WHAT IS REQUIRED:
Return every line of the data below unchanged, character for character.

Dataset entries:
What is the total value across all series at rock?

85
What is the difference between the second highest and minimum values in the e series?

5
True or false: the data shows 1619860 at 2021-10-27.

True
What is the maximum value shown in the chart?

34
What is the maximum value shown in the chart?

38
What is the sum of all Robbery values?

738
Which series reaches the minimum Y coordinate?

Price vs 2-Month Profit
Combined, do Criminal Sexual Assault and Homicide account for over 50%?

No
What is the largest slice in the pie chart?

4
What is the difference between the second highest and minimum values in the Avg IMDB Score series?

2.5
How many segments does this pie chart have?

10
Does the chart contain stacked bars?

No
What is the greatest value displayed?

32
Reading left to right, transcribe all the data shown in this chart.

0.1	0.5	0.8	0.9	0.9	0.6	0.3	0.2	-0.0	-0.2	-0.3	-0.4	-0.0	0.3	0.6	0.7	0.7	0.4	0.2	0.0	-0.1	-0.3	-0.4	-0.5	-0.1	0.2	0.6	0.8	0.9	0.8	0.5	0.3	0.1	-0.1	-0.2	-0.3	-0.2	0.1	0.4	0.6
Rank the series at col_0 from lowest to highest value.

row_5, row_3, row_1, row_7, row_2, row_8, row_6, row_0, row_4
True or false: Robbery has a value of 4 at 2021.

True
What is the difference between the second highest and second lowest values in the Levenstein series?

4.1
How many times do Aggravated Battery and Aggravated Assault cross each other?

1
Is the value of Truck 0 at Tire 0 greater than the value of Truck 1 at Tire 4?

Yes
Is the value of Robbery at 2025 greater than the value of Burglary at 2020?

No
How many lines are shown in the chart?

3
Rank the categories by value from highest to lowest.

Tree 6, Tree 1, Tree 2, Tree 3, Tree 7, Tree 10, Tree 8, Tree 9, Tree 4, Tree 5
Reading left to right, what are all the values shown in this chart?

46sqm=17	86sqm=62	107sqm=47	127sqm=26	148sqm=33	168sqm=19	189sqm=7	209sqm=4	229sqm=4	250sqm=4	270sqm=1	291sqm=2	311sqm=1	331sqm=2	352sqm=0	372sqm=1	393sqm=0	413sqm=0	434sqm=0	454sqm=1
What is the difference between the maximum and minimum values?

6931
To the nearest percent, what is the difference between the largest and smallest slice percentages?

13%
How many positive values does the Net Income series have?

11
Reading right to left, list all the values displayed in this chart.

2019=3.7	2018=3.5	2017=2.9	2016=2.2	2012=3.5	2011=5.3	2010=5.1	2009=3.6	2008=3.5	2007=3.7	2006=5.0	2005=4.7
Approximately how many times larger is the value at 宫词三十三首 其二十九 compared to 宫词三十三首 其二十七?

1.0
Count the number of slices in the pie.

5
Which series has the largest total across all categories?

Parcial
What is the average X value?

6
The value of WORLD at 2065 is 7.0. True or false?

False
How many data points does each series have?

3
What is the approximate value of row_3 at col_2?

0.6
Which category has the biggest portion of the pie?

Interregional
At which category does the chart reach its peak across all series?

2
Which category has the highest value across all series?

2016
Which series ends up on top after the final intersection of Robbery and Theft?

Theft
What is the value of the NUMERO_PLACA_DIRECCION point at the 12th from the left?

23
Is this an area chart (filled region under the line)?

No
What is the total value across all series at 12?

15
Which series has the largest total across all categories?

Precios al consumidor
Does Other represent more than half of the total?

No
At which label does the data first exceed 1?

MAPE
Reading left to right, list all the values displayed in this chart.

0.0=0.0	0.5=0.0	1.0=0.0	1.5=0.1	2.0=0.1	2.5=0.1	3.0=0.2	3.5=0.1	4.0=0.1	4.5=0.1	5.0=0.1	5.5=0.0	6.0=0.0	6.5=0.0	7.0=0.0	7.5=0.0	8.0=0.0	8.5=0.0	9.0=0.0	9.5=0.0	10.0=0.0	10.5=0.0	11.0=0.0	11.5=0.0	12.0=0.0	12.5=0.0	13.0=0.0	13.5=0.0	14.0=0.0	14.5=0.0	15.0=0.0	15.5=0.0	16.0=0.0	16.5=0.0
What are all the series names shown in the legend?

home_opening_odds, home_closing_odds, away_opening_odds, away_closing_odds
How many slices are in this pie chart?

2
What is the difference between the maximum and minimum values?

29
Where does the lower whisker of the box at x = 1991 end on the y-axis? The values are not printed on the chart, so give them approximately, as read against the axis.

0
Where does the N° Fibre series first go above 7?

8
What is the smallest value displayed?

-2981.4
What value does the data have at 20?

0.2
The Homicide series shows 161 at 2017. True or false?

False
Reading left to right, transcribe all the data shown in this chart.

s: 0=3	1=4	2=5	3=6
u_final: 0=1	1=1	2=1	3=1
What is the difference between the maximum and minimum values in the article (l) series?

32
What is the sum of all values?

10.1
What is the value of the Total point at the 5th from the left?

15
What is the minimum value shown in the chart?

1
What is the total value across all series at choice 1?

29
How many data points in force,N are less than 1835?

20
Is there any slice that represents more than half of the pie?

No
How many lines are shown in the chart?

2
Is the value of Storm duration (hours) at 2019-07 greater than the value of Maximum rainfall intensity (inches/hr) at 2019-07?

SOLUTION TO THIS TASK:
What is the total value across all series at rock?

85
What is the difference between the second highest and minimum values in the e series?

5
True or false: the data shows 1619860 at 2021-10-27.

True
What is the maximum value shown in the chart?

34
What is the maximum value shown in the chart?

38
What is the sum of all Robbery values?

738
Which series reaches the minimum Y coordinate?

Price vs 2-Month Profit
Combined, do Criminal Sexual Assault and Homicide account for over 50%?

No
What is the largest slice in the pie chart?

4
What is the difference between the second highest and minimum values in the Avg IMDB Score series?

2.5
How many segments does this pie chart have?

10
Does the chart contain stacked bars?

No
What is the greatest value displayed?

32
Reading left to right, transcribe all the data shown in this chart.

0.1	0.5	0.8	0.9	0.9	0.6	0.3	0.2	-0.0	-0.2	-0.3	-0.4	-0.0	0.3	0.6	0.7	0.7	0.4	0.2	0.0	-0.1	-0.3	-0.4	-0.5	-0.1	0.2	0.6	0.8	0.9	0.8	0.5	0.3	0.1	-0.1	-0.2	-0.3	-0.2	0.1	0.4	0.6
Rank the series at col_0 from lowest to highest value.

row_5, row_3, row_1, row_7, row_2, row_8, row_6, row_0, row_4
True or false: Robbery has a value of 4 at 2021.

True
What is the difference between the second highest and second lowest values in the Levenstein series?

4.1
How many times do Aggravated Battery and Aggravated Assault cross each other?

1
Is the value of Truck 0 at Tire 0 greater than the value of Truck 1 at Tire 4?

Yes
Is the value of Robbery at 2025 greater than the value of Burglary at 2020?

No
How many lines are shown in the chart?

3
Rank the categories by value from highest to lowest.

Tree 6, Tree 1, Tree 2, Tree 3, Tree 7, Tree 10, Tree 8, Tree 9, Tree 4, Tree 5
Reading left to right, what are all the values shown in this chart?

46sqm=17	86sqm=62	107sqm=47	127sqm=26	148sqm=33	168sqm=19	189sqm=7	209sqm=4	229sqm=4	250sqm=4	270sqm=1	291sqm=2	311sqm=1	331sqm=2	352sqm=0	372sqm=1	393sqm=0	413sqm=0	434sqm=0	454sqm=1
What is the difference between the maximum and minimum values?

6931
To the nearest percent, what is the difference between the largest and smallest slice percentages?

13%
How many positive values does the Net Income series have?

11
Reading right to left, list all the values displayed in this chart.

2019=3.7	2018=3.5	2017=2.9	2016=2.2	2012=3.5	2011=5.3	2010=5.1	2009=3.6	2008=3.5	2007=3.7	2006=5.0	2005=4.7
Approximately how many times larger is the value at 宫词三十三首 其二十九 compared to 宫词三十三首 其二十七?

1.0
Count the number of slices in the pie.

5
Which series has the largest total across all categories?

Parcial
What is the average X value?

6
The value of WORLD at 2065 is 7.0. True or false?

False
How many data points does each series have?

3
What is the approximate value of row_3 at col_2?

0.6
Which category has the biggest portion of the pie?

Interregional
At which category does the chart reach its peak across all series?

2
Which category has the highest value across all series?

2016
Which series ends up on top after the final intersection of Robbery and Theft?

Theft
What is the value of the NUMERO_PLACA_DIRECCION point at the 12th from the left?

23
Is this an area chart (filled region under the line)?

No
What is the total value across all series at 12?

15
Which series has the largest total across all categories?

Precios al consumidor
Does Other represent more than half of the total?

No
At which label does the data first exceed 1?

MAPE
Reading left to right, list all the values displayed in this chart.

0.0=0.0	0.5=0.0	1.0=0.0	1.5=0.1	2.0=0.1	2.5=0.1	3.0=0.2	3.5=0.1	4.0=0.1	4.5=0.1	5.0=0.1	5.5=0.0	6.0=0.0	6.5=0.0	7.0=0.0	7.5=0.0	8.0=0.0	8.5=0.0	9.0=0.0	9.5=0.0	10.0=0.0	10.5=0.0	11.0=0.0	11.5=0.0	12.0=0.0	12.5=0.0	13.0=0.0	13.5=0.0	14.0=0.0	14.5=0.0	15.0=0.0	15.5=0.0	16.0=0.0	16.5=0.0
What are all the series names shown in the legend?

home_opening_odds, home_closing_odds, away_opening_odds, away_closing_odds
How many slices are in this pie chart?

2
What is the difference between the maximum and minimum values?

29
Where does the lower whisker of the box at x = 1991 end on the y-axis? The values are not printed on the chart, so give them approximately, as read against the axis.

0
Where does the N° Fibre series first go above 7?

8
What is the smallest value displayed?

-2981.4
What value does the data have at 20?

0.2
The Homicide series shows 161 at 2017. True or false?

False
Reading left to right, transcribe all the data shown in this chart.

s: 0=3	1=4	2=5	3=6
u_final: 0=1	1=1	2=1	3=1
What is the difference between the maximum and minimum values in the article (l) series?

32
What is the sum of all values?

10.1
What is the value of the Total point at the 5th from the left?

15
What is the minimum value shown in the chart?

1
What is the total value across all series at choice 1?

29
How many data points in force,N are less than 1835?

20
Is there any slice that represents more than half of the pie?

No
How many lines are shown in the chart?

2
Is the value of Storm duration (hours) at 2019-07 greater than the value of Maximum rainfall intensity (inches/hr) at 2019-07?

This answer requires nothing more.